風邪

約4年ぶりに風邪をひいた。

学生の頃は年に数回風邪をひいて寝込んでいたのに、オリンピック並みの頻度になったことに感動した。

「あなたの風邪はどこから?」「わたしは熱から」タイプで、まず馬鹿みたいな高熱スタートのわたしだったのに、今回は喉の痛みとゲボが出そうな咳。流行りのウイルスでもなかったため、逆に仕事休みにくいじゃん…休むとしても有給削らなだめなの…とそれはそれでしんどい。

喉が痛いことで普段は喉が痛くないことがわかる。身体のだるさも普段のものと違っていて、これは風邪によるもので普段の方は疲労なんだろうなとか。

天気のいい昼間のベッドに仰向けになっていると、身体は重たく沈んでいくのに思考だけが激しく動き回っていて窓から飛び出ていくのがわかった。離れていく、わたしの身体と思考。

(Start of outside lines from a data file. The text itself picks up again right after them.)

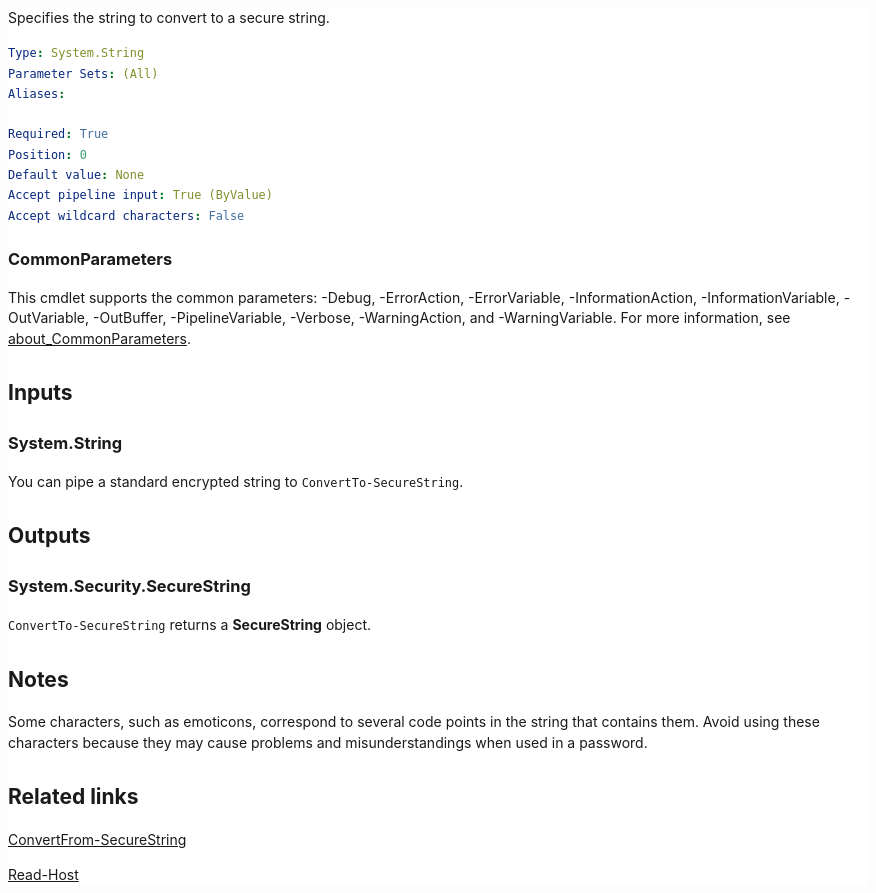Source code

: Specifies the string to convert to a secure string.

```yaml
Type: System.String
Parameter Sets: (All)
Aliases:

Required: True
Position: 0
Default value: None
Accept pipeline input: True (ByValue)
Accept wildcard characters: False
```

### CommonParameters

This cmdlet supports the common parameters: -Debug, -ErrorAction, -ErrorVariable,
-InformationAction, -InformationVariable, -OutVariable, -OutBuffer, -PipelineVariable, -Verbose,
-WarningAction, and -WarningVariable. For more information, see
[about_CommonParameters](https://go.microsoft.com/fwlink/?LinkID=113216).

## Inputs

### System.String

You can pipe a standard encrypted string to `ConvertTo-SecureString`.

## Outputs

### System.Security.SecureString

`ConvertTo-SecureString` returns a **SecureString** object.

## Notes

Some characters, such as emoticons, correspond to several code points in the string that contains
them. Avoid using these characters because they may cause problems and misunderstandings when used
in a password.

## Related links

[ConvertFrom-SecureString](ConvertFrom-SecureString.md)

[Read-Host](../Microsoft.PowerShell.Utility/Read-Host.md)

わたしの思考は2階の窓から飛び出して地面に着地する。秋晴れに照らされたアスファルトは暖かく心地がいい。風が強くて木々を揺らすから、わたしも一緒に飛ばされる。手入れの必要なベランダが見えて、その窓からわたしがベッドに横たわっているのが見えた。ずいぶん髪の毛が伸びたんだな。空を漂っている最中鳥かと思っていたものはビニール袋で、帽子かと思ったものは結局なんだったか分からなかった。どんどん高度を上げていく。隣町の駅のロータリーが見える。バスも列車も虫みたいに小さくなる。気づけばわたしは真っ白な部屋にいる。壁も天井も全部白くて窓はあるかもしれないけど近眼のわたしにはわからない。なんにもわからない。わからなくなりたい。明日仕事に行けるかどうかも、陰で何を言われているのかも、そろそろ掃除が必要な排水口も

カラスの声が近くてうるさい、どこかの家の夕飯の匂い、喉が痛い咳が出そう、わたしの思考と身体が一致していく。もうとっぷりと日が暮れていた。今日はこれ以上飛び出さないようにそっと窓を閉める。